Garry - I started on CORUI D01 modding. I see two major issues with the D01 that must be addressed for high amps:

  • tailcap - bypass springs of course, eliminate the PCB tracing, and maybe most important, the contact from the PCB to the body is horrible -- I only see the cheap screws doing the elctrical contact. The body surface around the screw holes is anodized. I drilled holes thru the PCB, so use one 22 AWG wire from the spring tip to the ring around the screw holes. This eliminated the PCB traces completely - don't just replace the stock wire jumper with a thicker one. I dremeld off the anodizing around the threaded holes in the body, then added solder on the PCB side, so I got solder to bare aluminum contact, not just the screws.. Also 2 of the 3 stock screws were stripped, so I replaced them with longer ones -- now it's all nice and tight.
  • poor contact of driver ground ring to the body. Maybe the best method is to screw the driver into the body where the driver outer tabs are located. Others, like Dale, have done this. Use a flat head screw that sits in deep into the hole you drill thru the driver to keep them low profile to avoid damage/contact with the batteries. I'm using brass screws myself - good conductance.

On the LED side, I used the big MaxToch MCPCB, though it's not big enough for clearance. I flipped the pill top piece, and secured it down tight with the camera lens adapter ring someone else found that works/fits perfect. Right now I'm using 22 AWG wires, lapping onto the MCPCB from the outside, not the wire cutout, but still used kapton tape. Better fix would be thin copper extensions, then I can use 20 or 18 AWG wires.

do you have any pics?
if i understund correct your solution this is what i have done in mine :


Oh boy, sorry it's been so long - didn't see this til now. You basically got it - I'm trying to recall, looks like I didn't have pics, but what I did was add wires (silicone covered, maybe 22 AWG), between the springs, like you did, but also connect to the screw thru-holes, since that is where the contact to the body is made. I recall it was a little tricky to not interfere with the screws, but what I did would totally eliminate the PCB traces. Think of where/how the electricity flows - springs to screws, so that's what I wired.

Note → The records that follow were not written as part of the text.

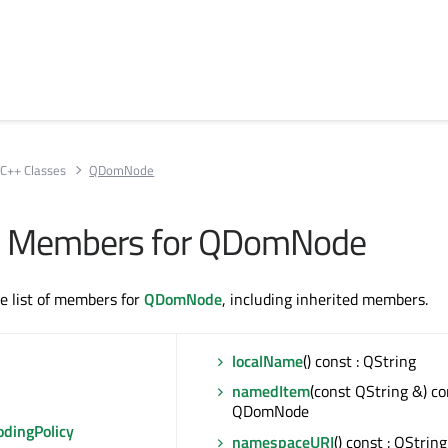
C++ Classes
QDomNode
All Members for QDomNode
te list of members for
QDomNode
, including inherited members.
localName
() const : QString
namedItem
(const QString &) co
QDomNode
odingPolicy
namespaceURI
() const : QString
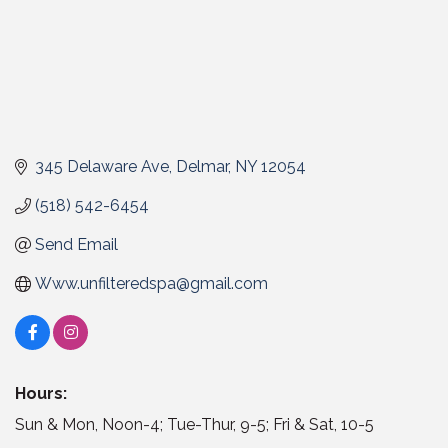
345 Delaware Ave
Delmar
NY
12054
(518) 542-6454
Send Email
Www.unfilteredspa@gmail.com
Hours:
Sun & Mon, Noon-4; Tue-Thur, 9-5; Fri & Sat, 10-5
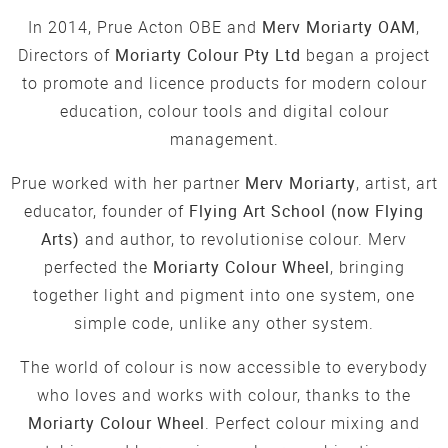
In 2014, Prue Acton OBE and
Merv Moriarty OAM
,
Directors of
Moriarty Colour Pty Ltd
began a project
to promote and licence products for modern colour
education, colour tools and digital colour
management.
Prue worked with her partner
Merv Moriarty
, artist, art
educator, founder of
Flying Art School (now Flying
Arts)
and author, to revolutionise colour. Merv
perfected the
Moriarty Colour Wheel
, bringing
together light and pigment into one system, one
simple code, unlike any other system.
The world of colour is now accessible to everybody
who loves and works with colour, thanks to the
Moriarty Colour Wheel
. Perfect colour mixing and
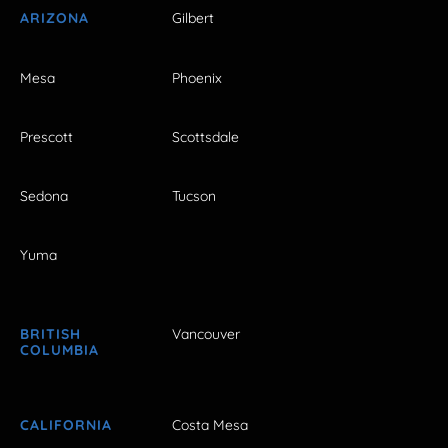
ARIZONA
Gilbert
Mesa
Phoenix
Prescott
Scottsdale
Sedona
Tucson
Yuma
BRITISH
Vancouver
COLUMBIA
CALIFORNIA
Costa Mesa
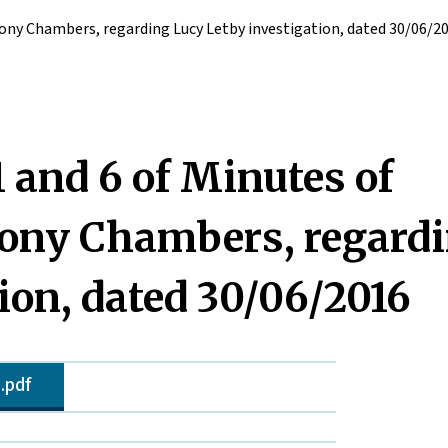
Tony Chambers, regarding Lucy Letby investigation, dated 30/06/2
 and 6 of Minutes of
Tony Chambers, regard
ion, dated 30/06/2016
.pdf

Update: Found the pics, just never uploaded them. This is how the MCPCB came out:

Not sure bout this one, but think these are the screws I used in place of the stock ones:

Shows the holes drilled thru the PCB, and snaking first wire:

Spring side after soldered in :

Middle wire may not be needed, but added it anyway:

End cap side soldered up:

Think this was dremeled to expose some bare aluminum:

Showing drilled holes and resistor mods:

thanks for the pics.

This light has been on my list to get and mod. I think now I’m gonna bump it up and get me one here soon to begin working on. I really like these lights in the gray color. Something different from all my other plain black lights. Quick question though, do you happen to know the diameter of the hole in bottom of the reflector?